Cloudflare Details Trie Structure to Optimise Header SanitationPermalink

Kevin Guthrie writing on the Cloudflare blog:

This small and pleasantly-readable function consumes more than 1.7% of pingora-origin’s total cpu time. To put that in perspective, the total cpu time consumed by pingora-origin is 40,000 compute-seconds per second. You can think of this as 40,000 saturated CPU cores fully dedicated to running pingora-origin. Of those 40,000, 1.7% (680) are only dedicated to evaluating clear_internal_headers. The function’s heavy usage and simplicity make it seem like a great place to start optimizing.

The scale of Cloudflare’s operation is staggering when put in terms like this.

River Reverse ProxyPermalink

Josh Aas writing on the Prossimo blog:

The River reverse proxy recently has come a long way since we announced the project in February.

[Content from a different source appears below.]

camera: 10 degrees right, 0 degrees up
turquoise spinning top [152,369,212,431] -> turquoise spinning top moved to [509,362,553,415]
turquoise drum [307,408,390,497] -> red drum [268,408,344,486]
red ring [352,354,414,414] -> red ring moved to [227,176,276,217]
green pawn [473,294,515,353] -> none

River is a project of Prossimo, itself a project of the Internet Security Research Group (ISRG) project. ISRG are the folks behind Let’s Encrypt. The River reverse proxy is implemented in Rust.

Just about every significantly-sized deployment on the Internet makes use of reverse proxy software, and the most commonly deployed reverse proxy software is not memory safe. This means that most deployments have millions of lines of C and C++ handling incoming traffic at the edges of their networks, a risk that needs to be addressed if we are to have greater confidence in the security of the Internet.

Our own goal is to have River ready to replace Nginx and other reverse proxy software used by Let’s Encrypt within the next year, and we encourage other organizations to start considering where they might start to improve the security of their networks with memory safe proxy software.

That would constitute quite a significant production deployment for the project.

The Static Site ParadoxPermalink

Loris Cro:

In front of you are two personal websites, each used as a blog and to display basic contact info of the owner:

  1. One is a complex CMS written in PHP that requires a web server, multiple workers, a Redis cache, and a SQL database. The site also has a big frontend component that loads as a Single Page Application and then performs navigation by requesting the content in JSON form, which then gets “rehydrated” client-side.
  2. The other is a collection of static HTML files and one or two CSS files. No JavaScript anywhere.

If you didn’t know any better, you would expect almost all normal users to have [2] and professional engineers to have something like [1], but it’s actually the inverse: only few professional software engineers can “afford” to have the second option as their personal website, and almost all normal users are stuck with overcomplicated solutions.

For №2 to be successful for “normal” users I think there needs to be an approachable UI to be able to make changes on the fly… and the implementation gets complicated quickly if you’re doing it on the website itself.

The funny thing is that we we had such a thing in the early days of the web: native apps for authoring a website and uploading it, such as Frontpage, Dreamweaver, or Netscape Composer. It’s strange that these seem to have fallen out of favour now.

The Costs of the Move From 32-Bit to 64-Bit CPUsPermalink

Julio Merino:

All of this growth has been in service of ever-growing programs. But… even if programs are now more sophisticated than they were before, do they all really require access to a 64-bit address space? Has the growth from 8 to 64 bits been a net positive in performance terms?

Let’s try to answer those questions to find some very surprising answers.

We observe massive differences in the machine code generated for the trivial main function. The 64-bit code is definitely smaller than the 32-bit code, contrary to my expectations. But the code is also very different; so different, in fact, that ILP32 vs. LP64 doesn’t explain it.

Was the move to 64-bit CPUs all upside? Julio runs the numbers to show some pros and cons.

Mastodon 4.3 ReleasedPermalink

Eugen Rochko writing on the Mastodon blog:

Mastodon 4.3 just landed! If you’re a mastodon.social user, you might have already seen some of this in action as we’ve been gradually rolling out these updates over the course of the last 11 months in nightly releases, but we’re finally making a new stable release available to the community. If you use a different server, you will get access to these improvements once your server operator upgrades.

This one’s been in the works for a long time. The notification improvements are most welcome. I have been using the Phanpy Mastodon client for a while, partly due to grouped notifications. Glad this has functionality has made it to the official client now.